For office or field audits, the process usually begins with scheduling an appointment or confirming a visit. During the examination, whether in person or through correspondence, it is important to provide only the information specifically requested by the auditor. Taxpayers should be truthful and accurate in their responses, but avoid volunteering unnecessary details or speculating on answers. The auditor’s questions should be answered clearly and concisely, sticking strictly to the facts.
Taxpayers have several fundamental rights during an IRS audit, outlined in the Taxpayer Bill of Rights. These include the right to:
Professional and courteous treatment by IRS employees.
Privacy and confidentiality regarding tax matters.
Know why the IRS is asking for information and how it will be used.
Challenge the IRS’s position and appeal decisions.
The right to representation is another important taxpayer right. Taxpayers can choose to represent themselves, or they can authorize a qualified tax professional, such as a CPA, Enrolled Agent, or tax attorney, to represent them. When a representative is authorized, they can communicate directly with the IRS on the taxpayer’s behalf, often attending meetings and providing requested information.
If a taxpayer is uncomfortable at any point during an in-person interview, they have the right to halt the discussion to consult with their authorized representative. The representative can guide the taxpayer on how to respond to questions and provide supporting documents.

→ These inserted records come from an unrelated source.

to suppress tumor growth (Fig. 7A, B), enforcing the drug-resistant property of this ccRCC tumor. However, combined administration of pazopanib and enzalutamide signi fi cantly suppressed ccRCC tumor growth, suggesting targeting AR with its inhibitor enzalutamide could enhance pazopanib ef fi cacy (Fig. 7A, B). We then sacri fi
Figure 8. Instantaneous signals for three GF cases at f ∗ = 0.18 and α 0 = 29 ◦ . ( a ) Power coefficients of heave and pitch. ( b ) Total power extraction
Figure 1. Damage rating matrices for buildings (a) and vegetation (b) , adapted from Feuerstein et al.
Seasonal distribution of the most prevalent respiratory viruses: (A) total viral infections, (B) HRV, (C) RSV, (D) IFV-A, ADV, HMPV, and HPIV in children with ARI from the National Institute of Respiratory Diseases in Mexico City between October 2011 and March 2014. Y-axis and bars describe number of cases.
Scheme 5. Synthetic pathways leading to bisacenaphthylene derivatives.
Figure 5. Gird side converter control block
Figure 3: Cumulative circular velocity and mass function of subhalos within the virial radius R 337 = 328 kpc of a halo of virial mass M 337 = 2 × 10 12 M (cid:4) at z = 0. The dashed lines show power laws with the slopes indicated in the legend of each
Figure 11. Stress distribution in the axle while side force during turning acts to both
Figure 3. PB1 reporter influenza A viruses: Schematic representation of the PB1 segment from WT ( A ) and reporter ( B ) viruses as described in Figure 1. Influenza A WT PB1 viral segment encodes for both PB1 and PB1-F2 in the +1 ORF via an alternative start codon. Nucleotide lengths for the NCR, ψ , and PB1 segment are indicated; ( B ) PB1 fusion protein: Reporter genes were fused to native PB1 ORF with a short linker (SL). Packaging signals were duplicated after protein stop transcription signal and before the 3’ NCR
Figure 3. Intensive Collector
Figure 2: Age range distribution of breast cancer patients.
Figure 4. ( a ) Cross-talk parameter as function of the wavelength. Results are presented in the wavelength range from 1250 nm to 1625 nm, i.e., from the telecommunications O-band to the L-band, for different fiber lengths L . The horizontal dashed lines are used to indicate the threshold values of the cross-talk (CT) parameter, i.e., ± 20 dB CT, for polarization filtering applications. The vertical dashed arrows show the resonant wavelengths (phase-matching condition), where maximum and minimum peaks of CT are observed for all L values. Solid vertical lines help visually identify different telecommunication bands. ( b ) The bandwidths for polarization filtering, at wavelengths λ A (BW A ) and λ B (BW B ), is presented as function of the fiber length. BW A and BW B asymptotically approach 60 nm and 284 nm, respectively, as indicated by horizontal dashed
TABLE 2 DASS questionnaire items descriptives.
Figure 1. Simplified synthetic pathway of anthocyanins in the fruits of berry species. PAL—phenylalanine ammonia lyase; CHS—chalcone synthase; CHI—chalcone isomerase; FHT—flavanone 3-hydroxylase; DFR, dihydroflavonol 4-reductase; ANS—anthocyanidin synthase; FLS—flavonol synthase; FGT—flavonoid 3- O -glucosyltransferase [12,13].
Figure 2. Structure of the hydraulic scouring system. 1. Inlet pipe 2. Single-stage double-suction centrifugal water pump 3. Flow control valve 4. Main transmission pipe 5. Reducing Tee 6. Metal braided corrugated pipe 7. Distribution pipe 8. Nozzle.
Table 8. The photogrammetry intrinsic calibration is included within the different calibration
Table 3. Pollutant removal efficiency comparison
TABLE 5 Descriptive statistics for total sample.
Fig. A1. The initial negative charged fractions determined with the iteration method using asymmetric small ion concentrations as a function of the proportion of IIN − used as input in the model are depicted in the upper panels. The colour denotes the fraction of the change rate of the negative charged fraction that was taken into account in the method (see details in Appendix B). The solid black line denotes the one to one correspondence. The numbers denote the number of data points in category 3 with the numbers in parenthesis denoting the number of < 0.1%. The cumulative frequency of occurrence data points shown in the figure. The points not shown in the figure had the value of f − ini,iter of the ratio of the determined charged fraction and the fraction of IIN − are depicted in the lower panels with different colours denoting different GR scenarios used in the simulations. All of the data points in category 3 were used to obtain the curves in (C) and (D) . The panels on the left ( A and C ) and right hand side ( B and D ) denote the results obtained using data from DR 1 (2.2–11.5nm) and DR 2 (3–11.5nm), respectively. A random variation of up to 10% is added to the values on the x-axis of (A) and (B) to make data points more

The audit process culminates in one of three possible outcomes, providing clarity on the tax return under review.
The first outcome is a “no change” result, meaning the IRS accepts the return as filed without any adjustments. This indicates that the taxpayer has successfully substantiated all reviewed items.
The second outcome is an “agreed” case, where the IRS proposes changes to the tax return, and the taxpayer understands and consents to these adjustments. If the taxpayer agrees, they will typically sign a form, such as Form 870, Waiver of Restrictions on Assessment and Collection of Deficiency in Tax, which formalizes their agreement to the proposed tax increase or decrease. This agreement generally leads to either an additional tax payment or a refund.
The third outcome is an “unagreed” case, which occurs when the taxpayer understands the IRS’s proposed changes but disputes them. In such instances, the IRS will generally issue a 30-day letter (such as Letter 525 or 950). This letter outlines the proposed adjustments and informs the taxpayer of their right to appeal the decision within 30 days.
The appeals process offers an opportunity to resolve disagreements without resorting to litigation. The IRS Appeals Office is an independent administrative body within the IRS, separate from the examination division that conducted the audit. Its mission is to resolve tax controversies fairly and impartially, considering the facts and applicable tax law from both the taxpayer’s and the IRS’s perspectives. This office can also consider the “hazards of litigation,” meaning the likelihood of either side prevailing if the case were to go to court.
If an agreement cannot be reached at the Appeals Office, the taxpayer still has recourse through the judicial system. They have the option to petition the U.S. Tax Court. This step allows for an independent judicial review of the dispute. If the Tax Court is petitioned, the case may still be settled out of court, but it provides a formal legal avenue for resolution.
Upon the conclusion of an audit, whether agreed or determined through the appeals or court process, any additional tax due will be assessed, along with applicable interest and penalties. Conversely, if the audit results in an overpayment, the taxpayer will receive a refund. The IRS provides instructions on how to pay any outstanding balance or how refunds will be issued.